Last week, we talked about content and community in higher education. What is the role of content in online community management? What are the challenges and opportunities? Some smart higher ed community managers chimed in to share their thoughts on these questions and others.
Today, I’d like to dig a little deeper. I reached out to Jenny Mackintosh from Boston University to learn how she and other BU Marketing & Communications staff members approach content and community at one of the largest private universities in the U.S.
Mackintosh offered some wonderful examples, including methods of listening to your community for content ideas, using content to foster conversation, and measuring and responding to content to improve content quality and build a valued community.
What is the role of content in online community management?
Jenny Mackintosh: Content provides a dual purpose in community management: sparking new community conversation and reacting to what’s already being talked about.

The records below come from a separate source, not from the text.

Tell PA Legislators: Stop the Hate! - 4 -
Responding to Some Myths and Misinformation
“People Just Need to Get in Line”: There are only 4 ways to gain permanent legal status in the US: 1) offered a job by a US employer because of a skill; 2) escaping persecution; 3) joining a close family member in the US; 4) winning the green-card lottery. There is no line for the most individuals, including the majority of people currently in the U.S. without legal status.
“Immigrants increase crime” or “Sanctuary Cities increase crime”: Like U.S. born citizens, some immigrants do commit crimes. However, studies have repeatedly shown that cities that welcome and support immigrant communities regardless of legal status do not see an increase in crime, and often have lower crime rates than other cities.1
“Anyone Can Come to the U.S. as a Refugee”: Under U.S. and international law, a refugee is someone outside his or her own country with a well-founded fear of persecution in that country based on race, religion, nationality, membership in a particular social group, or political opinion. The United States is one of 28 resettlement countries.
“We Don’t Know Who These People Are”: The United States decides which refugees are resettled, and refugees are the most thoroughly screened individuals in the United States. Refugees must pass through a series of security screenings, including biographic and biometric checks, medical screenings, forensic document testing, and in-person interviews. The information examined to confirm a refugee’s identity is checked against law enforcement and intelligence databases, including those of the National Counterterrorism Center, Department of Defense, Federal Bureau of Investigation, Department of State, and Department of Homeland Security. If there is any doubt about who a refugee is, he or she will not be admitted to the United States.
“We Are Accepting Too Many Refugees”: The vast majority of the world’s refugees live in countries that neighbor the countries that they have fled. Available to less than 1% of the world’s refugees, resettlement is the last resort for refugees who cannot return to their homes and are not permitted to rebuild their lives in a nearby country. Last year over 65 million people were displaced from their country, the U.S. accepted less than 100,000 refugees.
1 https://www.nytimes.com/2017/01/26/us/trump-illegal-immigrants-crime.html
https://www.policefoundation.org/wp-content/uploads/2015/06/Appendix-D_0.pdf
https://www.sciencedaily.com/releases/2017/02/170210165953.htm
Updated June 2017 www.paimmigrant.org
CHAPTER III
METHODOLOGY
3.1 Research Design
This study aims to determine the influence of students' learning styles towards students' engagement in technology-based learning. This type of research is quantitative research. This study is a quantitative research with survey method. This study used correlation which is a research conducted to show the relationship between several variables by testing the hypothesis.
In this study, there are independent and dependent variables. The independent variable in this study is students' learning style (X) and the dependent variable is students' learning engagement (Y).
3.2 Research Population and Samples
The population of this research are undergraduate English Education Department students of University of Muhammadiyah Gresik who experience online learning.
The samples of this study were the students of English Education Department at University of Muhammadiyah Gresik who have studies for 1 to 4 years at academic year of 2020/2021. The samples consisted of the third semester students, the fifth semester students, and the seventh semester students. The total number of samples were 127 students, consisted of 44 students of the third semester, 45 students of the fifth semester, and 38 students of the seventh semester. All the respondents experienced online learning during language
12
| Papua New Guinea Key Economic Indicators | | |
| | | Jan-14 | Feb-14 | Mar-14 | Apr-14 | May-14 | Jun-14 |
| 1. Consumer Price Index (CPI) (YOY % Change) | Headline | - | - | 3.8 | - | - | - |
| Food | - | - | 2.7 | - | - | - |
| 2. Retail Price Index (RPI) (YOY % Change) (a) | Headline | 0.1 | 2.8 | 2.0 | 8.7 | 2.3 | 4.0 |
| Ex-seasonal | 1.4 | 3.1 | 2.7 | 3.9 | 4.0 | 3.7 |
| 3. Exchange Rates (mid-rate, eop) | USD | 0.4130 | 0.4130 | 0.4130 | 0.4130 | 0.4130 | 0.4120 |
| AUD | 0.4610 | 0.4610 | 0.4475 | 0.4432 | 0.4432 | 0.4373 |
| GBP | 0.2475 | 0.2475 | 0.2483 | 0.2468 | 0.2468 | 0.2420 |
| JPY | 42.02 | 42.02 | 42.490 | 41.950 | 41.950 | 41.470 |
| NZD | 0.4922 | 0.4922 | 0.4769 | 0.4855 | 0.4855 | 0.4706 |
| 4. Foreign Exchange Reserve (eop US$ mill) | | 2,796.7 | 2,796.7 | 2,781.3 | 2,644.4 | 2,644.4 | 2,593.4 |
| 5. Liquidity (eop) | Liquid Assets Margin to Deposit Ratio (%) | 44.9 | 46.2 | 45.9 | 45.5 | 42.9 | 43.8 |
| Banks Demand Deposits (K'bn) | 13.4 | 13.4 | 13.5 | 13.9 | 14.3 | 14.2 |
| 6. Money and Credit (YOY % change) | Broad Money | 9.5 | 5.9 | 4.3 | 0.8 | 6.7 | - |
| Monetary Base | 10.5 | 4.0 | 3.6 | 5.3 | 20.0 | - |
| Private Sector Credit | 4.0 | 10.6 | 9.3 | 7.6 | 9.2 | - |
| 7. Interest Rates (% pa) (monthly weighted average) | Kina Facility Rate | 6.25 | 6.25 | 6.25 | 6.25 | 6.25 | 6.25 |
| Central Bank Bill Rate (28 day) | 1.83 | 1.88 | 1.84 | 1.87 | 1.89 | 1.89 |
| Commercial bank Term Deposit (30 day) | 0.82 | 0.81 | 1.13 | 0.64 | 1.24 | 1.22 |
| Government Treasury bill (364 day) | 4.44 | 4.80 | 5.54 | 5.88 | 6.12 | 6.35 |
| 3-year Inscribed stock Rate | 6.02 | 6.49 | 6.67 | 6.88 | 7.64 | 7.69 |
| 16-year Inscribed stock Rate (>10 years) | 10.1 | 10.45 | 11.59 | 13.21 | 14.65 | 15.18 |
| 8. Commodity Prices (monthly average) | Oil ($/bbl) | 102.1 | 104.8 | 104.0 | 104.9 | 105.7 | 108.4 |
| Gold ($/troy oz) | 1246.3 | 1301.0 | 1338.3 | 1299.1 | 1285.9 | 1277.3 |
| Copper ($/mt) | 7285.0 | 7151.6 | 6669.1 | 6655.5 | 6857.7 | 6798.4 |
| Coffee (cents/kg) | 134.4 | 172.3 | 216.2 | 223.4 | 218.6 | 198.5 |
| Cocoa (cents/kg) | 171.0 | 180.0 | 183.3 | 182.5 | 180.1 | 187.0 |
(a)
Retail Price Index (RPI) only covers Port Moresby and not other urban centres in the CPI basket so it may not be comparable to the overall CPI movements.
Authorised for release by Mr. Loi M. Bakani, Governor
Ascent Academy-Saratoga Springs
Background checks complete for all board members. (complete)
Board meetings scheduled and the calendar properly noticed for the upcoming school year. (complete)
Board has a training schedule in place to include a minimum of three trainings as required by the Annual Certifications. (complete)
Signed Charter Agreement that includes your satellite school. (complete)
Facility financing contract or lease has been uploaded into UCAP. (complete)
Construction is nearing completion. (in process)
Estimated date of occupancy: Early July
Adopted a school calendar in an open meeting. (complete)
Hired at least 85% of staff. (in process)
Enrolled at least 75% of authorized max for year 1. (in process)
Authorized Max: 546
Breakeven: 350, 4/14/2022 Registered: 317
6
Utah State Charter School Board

BU Today, Boston University’s daily news website, serves as a water cooler for hot-button campus issues (bikes, pedestrians and traffic on Commonwealth Avenue, for example). I don’t think we could stake a claim in the conversations at BU without contributing to them in stories, pictures and video. Across all of BU’s Marketing & Communications departments, we strive to keep unique content at the forefront of our strategy.
How can we plan for content that supports online community and social media goals?
Mackintosh: I’m a big advocate for allotting time to listen to what your campus community is actually saying. Set up a Twitter list of campus conversationalists. Subscribe to student and faculty blogs. Browse Tumblr for your school’s tag [see BU’s tag]. Attend or host events on campus where you can meet your community in person, like Dean Kenn Elmore’s Coffee and Conversation forum.
Here are a few great examples of BU Today stories that came out of listening to social media:
How did listening inform the creation of these BU Today stories?
Mackintosh: Dancing with the (Classroom) Stars, for example, came from a Tumblr post by a student who was involved in the planning of the event. Fancy Friday was discovered on Facebook, I think after the manager of the group’s page promoted it on the main BU Facebook page. It seems like a lot to listen for, but with a little setup time, checking these channels for ideas can become a quick daily task.
What are the content challenges you face in supporting your online community?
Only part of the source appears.